Leaky Integrated-and-Fire neuron
※ このLIFの表記がおかしいと思い書き直しました.こちらも著者に確認とっておらず後ほど要確認です.
\begin{align}
& U[t] = H[t-1] + \beta(Y[t] - (H[t - 1] - U_{reset})) \\
& S[t] = \Theta (U[t] - U_{threshold}) \\
& H[t] = U[t] \cdot (1 - S[t]) + U_{reset} \cdot S[t]
\end{align}
- $U$: LIFニューロンの膜電位(機械学習ではただhidden stateと考えた方が自然)
- $U_{threshold}$: LIFニューロンの閾値(これを超えるとスパイクを発する)
- $U_{reset}$: LIFニューロンのリセット電位(スパイクを発した直後この膜電位に戻る)
- $S$: バイナリのスパイク列
- $\Theta$: ヘヴィサイド関数
- $H$: 発火後リセット電位に戻すためのフィードバック
- $Y$: LIFニューロンへの入力(今回の場合serialized RWKVの出力)
- $\beta$: 減衰率(膜時定数の逆数に対応)
SNNでBackpropするときによく使われるspikingjellyの実装を見てみるのが良い.
Spiking RFFN (Receptance Feed-Forward Networks)
- 先述のように,Spiking RFFNはTransformerのfeed-forwardブロックの代替になっている.Feed-forwardにゲーティング機構を加えたようなもの.

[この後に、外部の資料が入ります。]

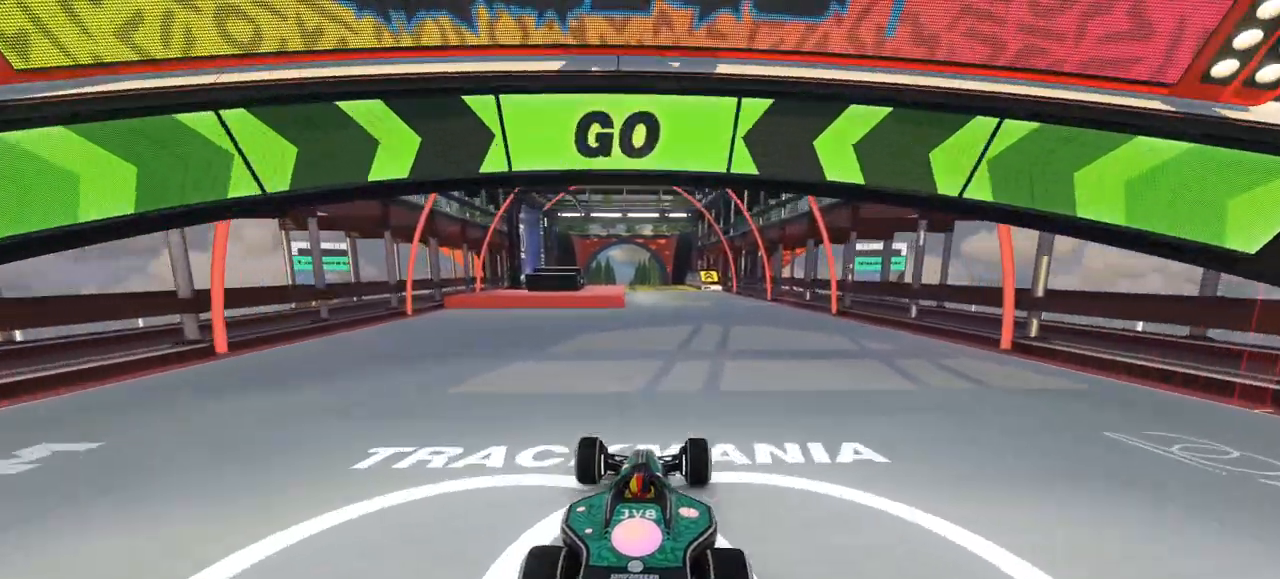
{"keys": ["left", "up"], "events": [[500, "left", "down"]]}
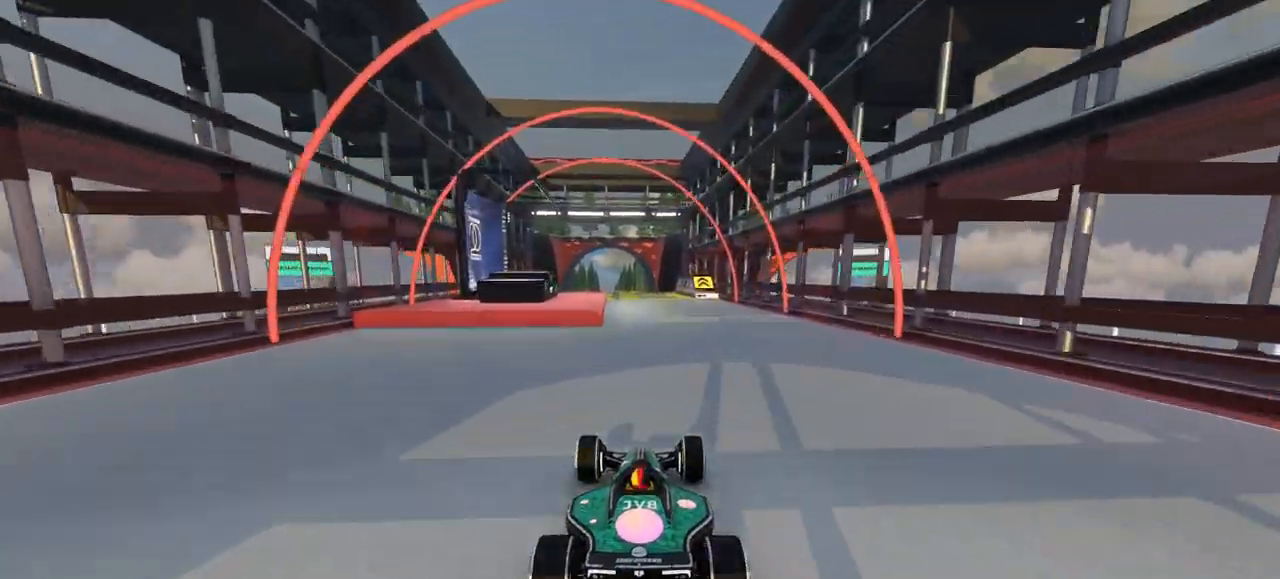
{"keys": ["up"], "events": [[100, "left", "up"]]}
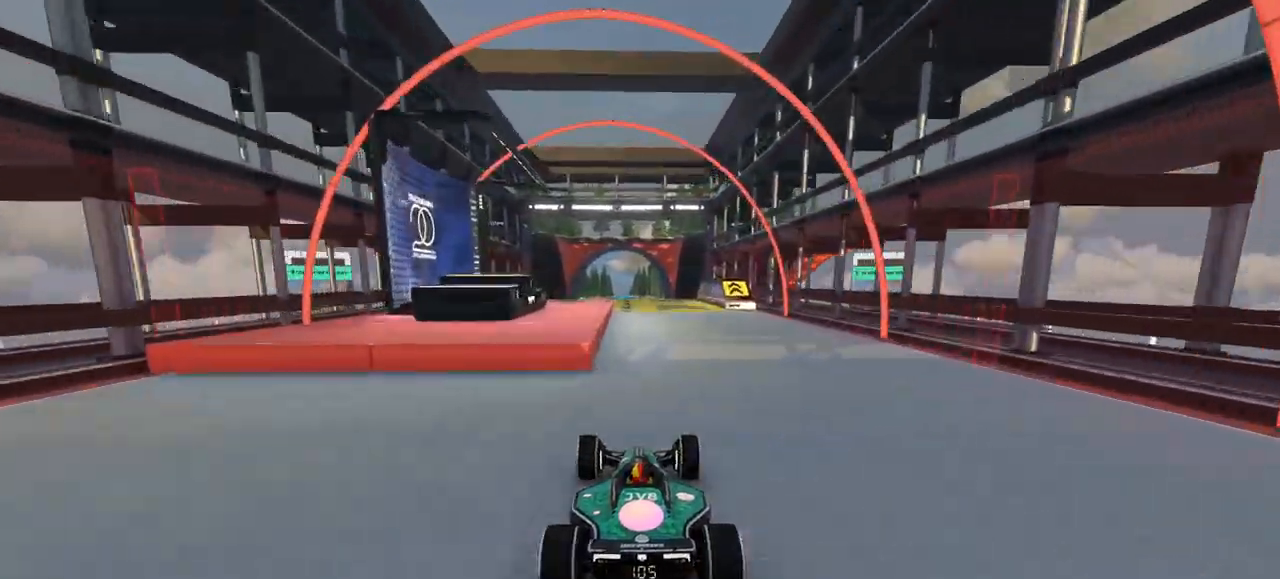
{"keys": ["up"], "events": []}
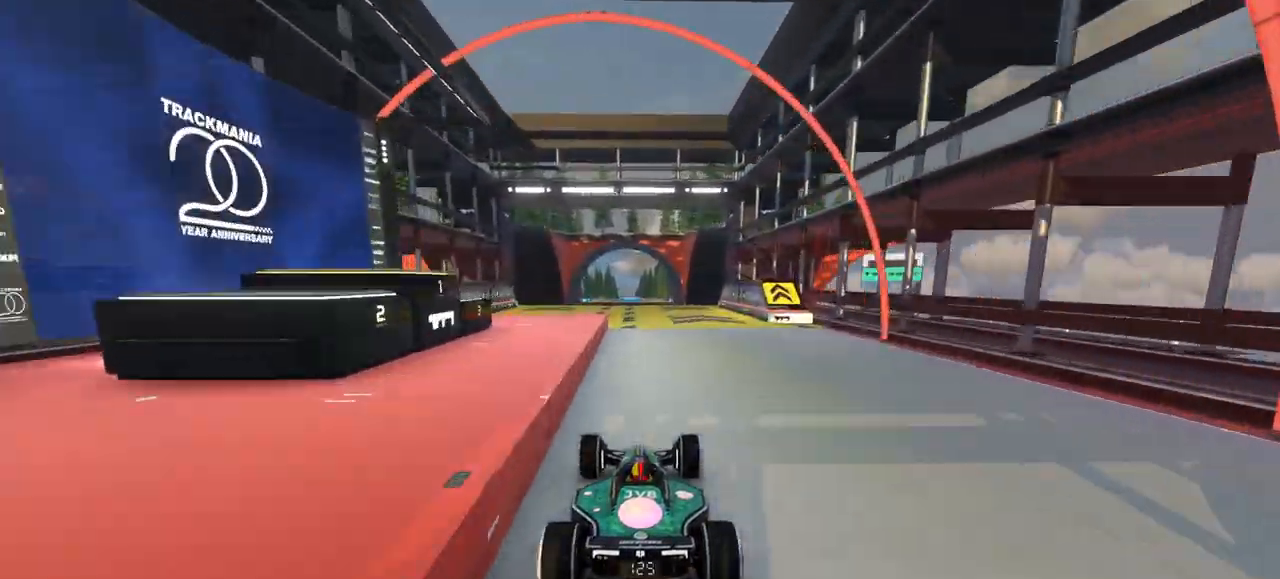
{"keys": ["up"], "events": []}
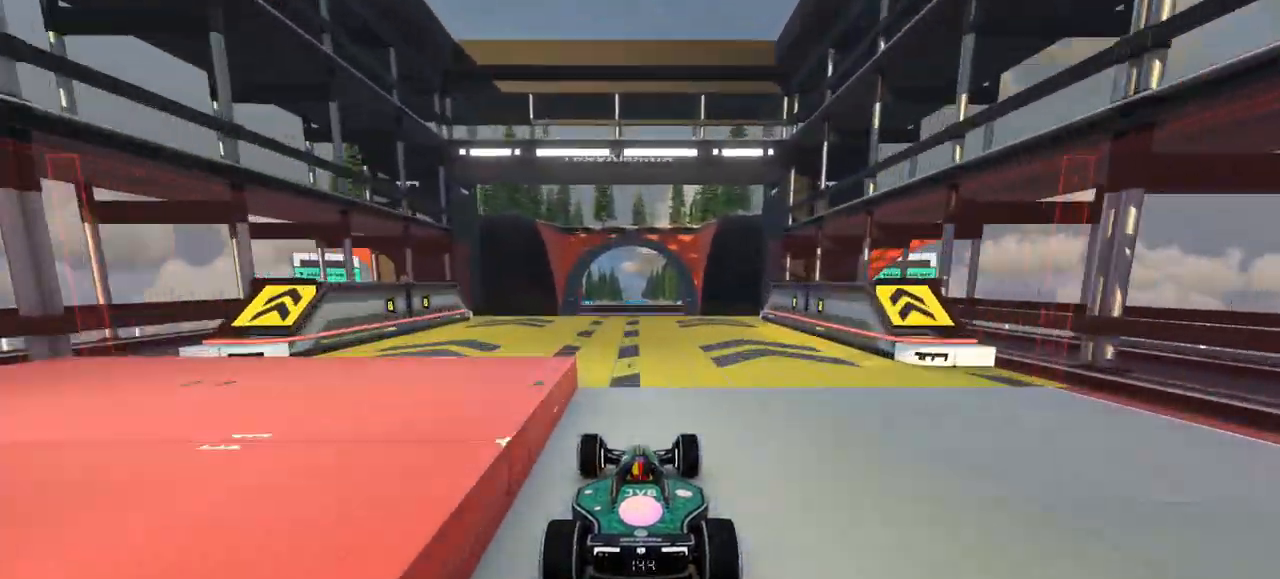
{"keys": ["up"], "events": []}
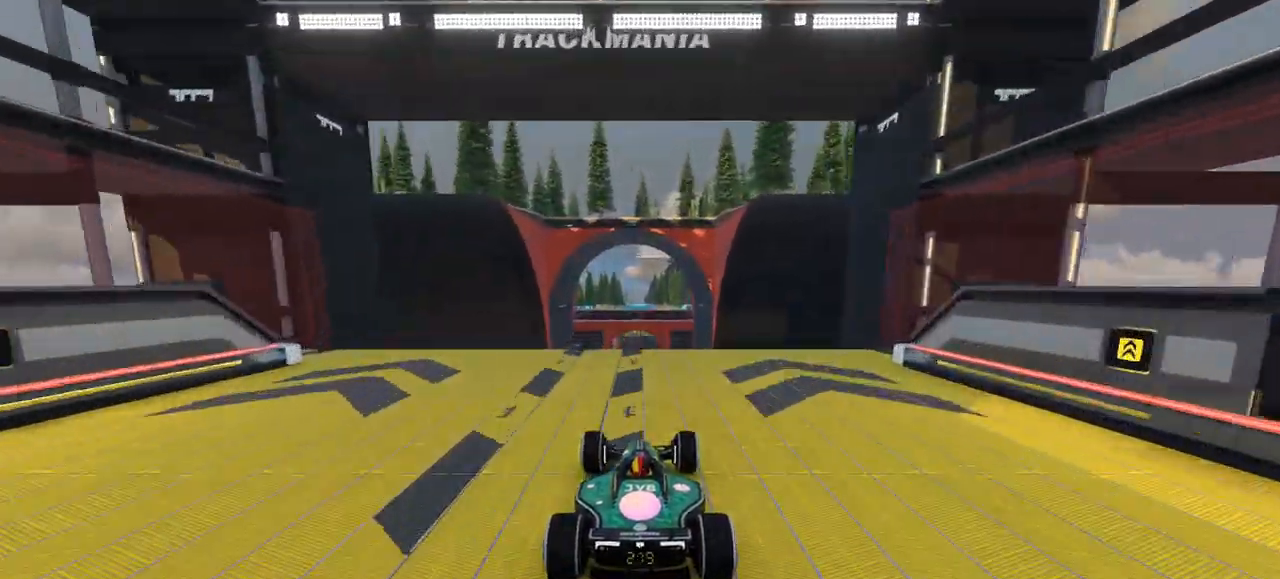
{"keys": ["up"], "events": [[267, "down", "down"], [400, "down", "up"]]}
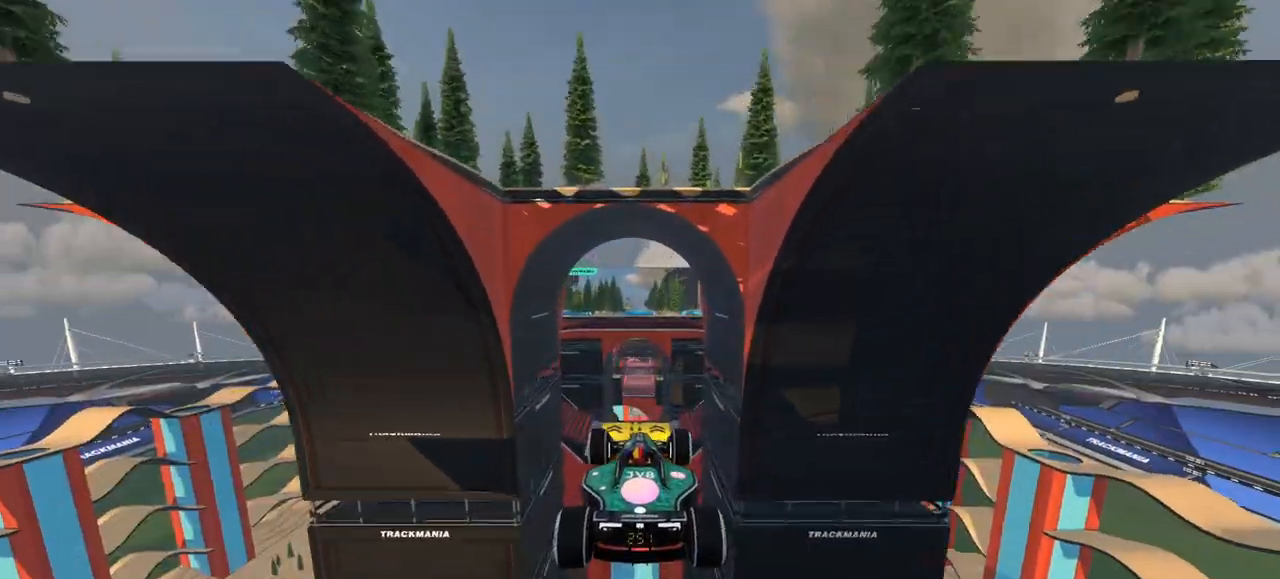
{"keys": ["up"], "events": []}
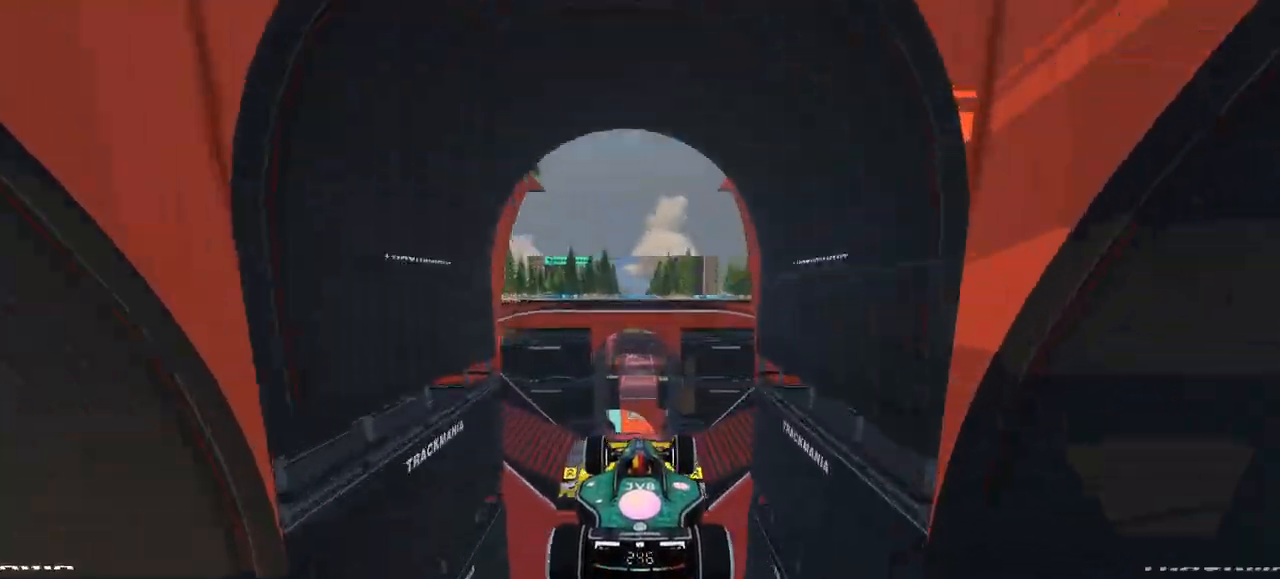
{"keys": ["up"], "events": []}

Z[t] = \sigma (M_P X[t]) \odot M_S(ReLU^2 (M_G X[t]))
-
Gated Linear Unit (GLU)の形になっている.
- 片方シグモイドをかけた2つの行列でアダマール積を取る形.シグモイドがかかった方の行列が,かかっていない方のどの情報を次のレイヤーに渡すかをゲーティングする.
-
$ReLU^2$はsquared ReLUで,名の通りReLUの出力を二乗するもの.
- Transformer系のモデルではGeLUが使われることが多いと思うが,RWKVでは$ReLU^2$が使われているよう.また,$ReLU^2$の勾配は発散するので,バイナリ列で勾配が消失しやすいSNNと相性が良さそう.
結果 (preliminary)
-
Enwik8データセットを使用.
- Data compressionタスクで,bits per character(一文字表現するのに必要とする情報量)という,小さいほど良いmetricを使用する.
-
同サイズのTransformerと比べパフォーマンスは少し落ちるが,約0.045倍のSynOps(後述)を達成.
-
Transformerでは情報がfloat32で,SpikeGPTではバイナリで表現されている点も大きい.
- 前述のようにバイナリなのはspiking neuronの中でだけであることには注意.
SynOps
-
Non-zero activationのみを考慮した計算量のmetric.
- 普通のコンピュータではゼロだろうが数値であることに変わりないが,neuromorphic chipsなどevent-drivenな(スパイクが来たときだけ働く)ハードウェアで動かすとエナジー面でこの点が活きる.